Da ich schon viel positives von diesem Debütroman gehört hatte, war ich sehr neugierig auf Emmas Geschichte. Allerdings muss ich sagen, dass mich das Buch lange Zeit nicht in ihren Bann ziehen konnte. Das erste Drittel zog sich für mich so in die Länge, dass ich schon überlegt hatte es abzubrechen, da es voller Klischees war und nicht viel spannendes geschah.

Erst nach dem ersten Drittel änderte es sich etwas und so langsam spürte ich auch den Fantasy-Anteil des Buches, auch wenn mir das hin und her zwischen Marc und Emma etwas auf die Nerven ging. Als Leser*in wird man lange Zeit ziemlich im Dunkeln gelassen und erst nach und nach gab es Antworten und ich muss sagen, dass mir die Idee hinter dem Buch definitiv gefiel.

Der Schreibstil war insgesamt sehr angenehm zu lesen und ich mochte die Beschreibungen des Settings sehr. Allerdings empfand ich Emma als sehr anstrengend, was mir zusätzlich etwas den Lesespaß genommen hat. Es gibt so viele Fremdschäm-Momente, das ich wirklich am überlegen bin, ob ich den zweiten Band überhaupt lese.

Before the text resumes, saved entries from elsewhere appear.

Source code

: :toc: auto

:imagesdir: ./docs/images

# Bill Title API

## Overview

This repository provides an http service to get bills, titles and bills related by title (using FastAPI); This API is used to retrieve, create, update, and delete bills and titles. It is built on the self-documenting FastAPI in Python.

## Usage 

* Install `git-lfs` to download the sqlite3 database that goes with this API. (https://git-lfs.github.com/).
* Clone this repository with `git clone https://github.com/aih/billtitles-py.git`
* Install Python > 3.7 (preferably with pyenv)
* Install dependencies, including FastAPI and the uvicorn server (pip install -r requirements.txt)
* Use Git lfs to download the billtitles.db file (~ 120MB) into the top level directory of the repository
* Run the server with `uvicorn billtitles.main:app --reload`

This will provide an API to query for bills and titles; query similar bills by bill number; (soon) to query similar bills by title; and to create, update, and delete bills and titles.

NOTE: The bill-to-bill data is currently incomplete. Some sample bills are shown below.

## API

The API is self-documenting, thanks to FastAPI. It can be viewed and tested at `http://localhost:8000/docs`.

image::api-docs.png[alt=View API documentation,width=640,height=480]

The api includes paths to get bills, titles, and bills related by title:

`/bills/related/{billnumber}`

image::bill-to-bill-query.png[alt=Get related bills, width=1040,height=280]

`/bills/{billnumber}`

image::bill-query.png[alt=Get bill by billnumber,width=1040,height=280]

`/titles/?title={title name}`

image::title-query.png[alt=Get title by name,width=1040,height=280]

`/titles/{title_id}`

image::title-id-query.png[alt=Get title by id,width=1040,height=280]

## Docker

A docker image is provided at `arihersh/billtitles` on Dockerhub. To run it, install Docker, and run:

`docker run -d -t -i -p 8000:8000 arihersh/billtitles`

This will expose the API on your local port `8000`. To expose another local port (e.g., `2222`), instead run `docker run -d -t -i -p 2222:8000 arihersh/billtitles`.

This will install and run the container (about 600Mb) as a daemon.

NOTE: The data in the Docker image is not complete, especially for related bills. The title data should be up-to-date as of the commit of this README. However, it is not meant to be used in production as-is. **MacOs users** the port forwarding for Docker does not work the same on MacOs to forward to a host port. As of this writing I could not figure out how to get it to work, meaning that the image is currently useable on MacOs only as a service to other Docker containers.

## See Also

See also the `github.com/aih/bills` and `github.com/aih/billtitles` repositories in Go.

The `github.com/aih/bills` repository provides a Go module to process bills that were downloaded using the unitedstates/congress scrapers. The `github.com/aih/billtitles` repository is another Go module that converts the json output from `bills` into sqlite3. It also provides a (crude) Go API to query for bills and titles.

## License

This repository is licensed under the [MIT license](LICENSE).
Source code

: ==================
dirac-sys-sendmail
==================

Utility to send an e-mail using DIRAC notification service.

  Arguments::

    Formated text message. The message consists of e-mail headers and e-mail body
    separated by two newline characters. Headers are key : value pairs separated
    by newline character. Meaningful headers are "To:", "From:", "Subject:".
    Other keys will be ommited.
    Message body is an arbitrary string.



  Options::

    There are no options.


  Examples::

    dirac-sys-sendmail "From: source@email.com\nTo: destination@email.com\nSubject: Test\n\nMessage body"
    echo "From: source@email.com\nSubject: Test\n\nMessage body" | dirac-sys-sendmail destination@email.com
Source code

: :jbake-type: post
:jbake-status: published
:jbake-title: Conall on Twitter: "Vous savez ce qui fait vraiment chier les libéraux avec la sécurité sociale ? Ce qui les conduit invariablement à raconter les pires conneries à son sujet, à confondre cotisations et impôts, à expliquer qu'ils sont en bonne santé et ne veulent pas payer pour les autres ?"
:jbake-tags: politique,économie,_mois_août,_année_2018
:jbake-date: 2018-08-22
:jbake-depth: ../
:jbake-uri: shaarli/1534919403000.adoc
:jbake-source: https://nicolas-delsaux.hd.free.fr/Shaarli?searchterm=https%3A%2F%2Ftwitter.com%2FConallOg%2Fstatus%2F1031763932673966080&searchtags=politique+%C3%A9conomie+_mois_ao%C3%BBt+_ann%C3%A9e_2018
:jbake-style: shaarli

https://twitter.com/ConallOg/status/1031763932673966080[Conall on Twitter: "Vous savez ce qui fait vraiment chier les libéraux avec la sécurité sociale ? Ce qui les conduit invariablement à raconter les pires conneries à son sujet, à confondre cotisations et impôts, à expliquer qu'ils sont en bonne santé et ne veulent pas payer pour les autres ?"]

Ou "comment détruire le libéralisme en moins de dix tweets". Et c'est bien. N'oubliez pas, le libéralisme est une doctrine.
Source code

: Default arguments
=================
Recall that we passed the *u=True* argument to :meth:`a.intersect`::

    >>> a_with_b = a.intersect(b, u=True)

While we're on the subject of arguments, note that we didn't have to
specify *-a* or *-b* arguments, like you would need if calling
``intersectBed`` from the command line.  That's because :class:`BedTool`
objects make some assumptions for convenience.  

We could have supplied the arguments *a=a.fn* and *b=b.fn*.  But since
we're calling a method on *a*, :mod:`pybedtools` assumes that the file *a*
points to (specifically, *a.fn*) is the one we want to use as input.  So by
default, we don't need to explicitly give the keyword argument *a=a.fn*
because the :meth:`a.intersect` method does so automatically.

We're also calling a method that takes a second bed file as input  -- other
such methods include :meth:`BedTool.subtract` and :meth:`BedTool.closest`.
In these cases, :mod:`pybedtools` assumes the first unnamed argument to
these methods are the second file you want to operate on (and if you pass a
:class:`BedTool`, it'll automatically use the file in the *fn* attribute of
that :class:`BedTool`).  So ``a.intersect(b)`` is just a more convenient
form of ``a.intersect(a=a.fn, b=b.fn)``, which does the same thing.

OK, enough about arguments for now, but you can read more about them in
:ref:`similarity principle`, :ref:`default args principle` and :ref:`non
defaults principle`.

Dabei gefiel mir das letzte Drittel eigentlich richtig gut, da das Buch ab einem bestimmten Moment sehr spannend und unvorhersehbar war. Es gibt interessante Plot Twists und ein Ende, das es in sich hat. Dennoch war dieser Auftakt für mich sehr durchwachsen.

Leider kann ich hier nur sehr knappe drei Sterne vergeben. Ich empfand das Buch als sehr durchwachsen, da mich das erste Drittel kaum fesseln konnte und auch die Protagonistin nicht meinen Geschmack getroffen hat. Dafür gefiel mir die Idee des Plots umso besser.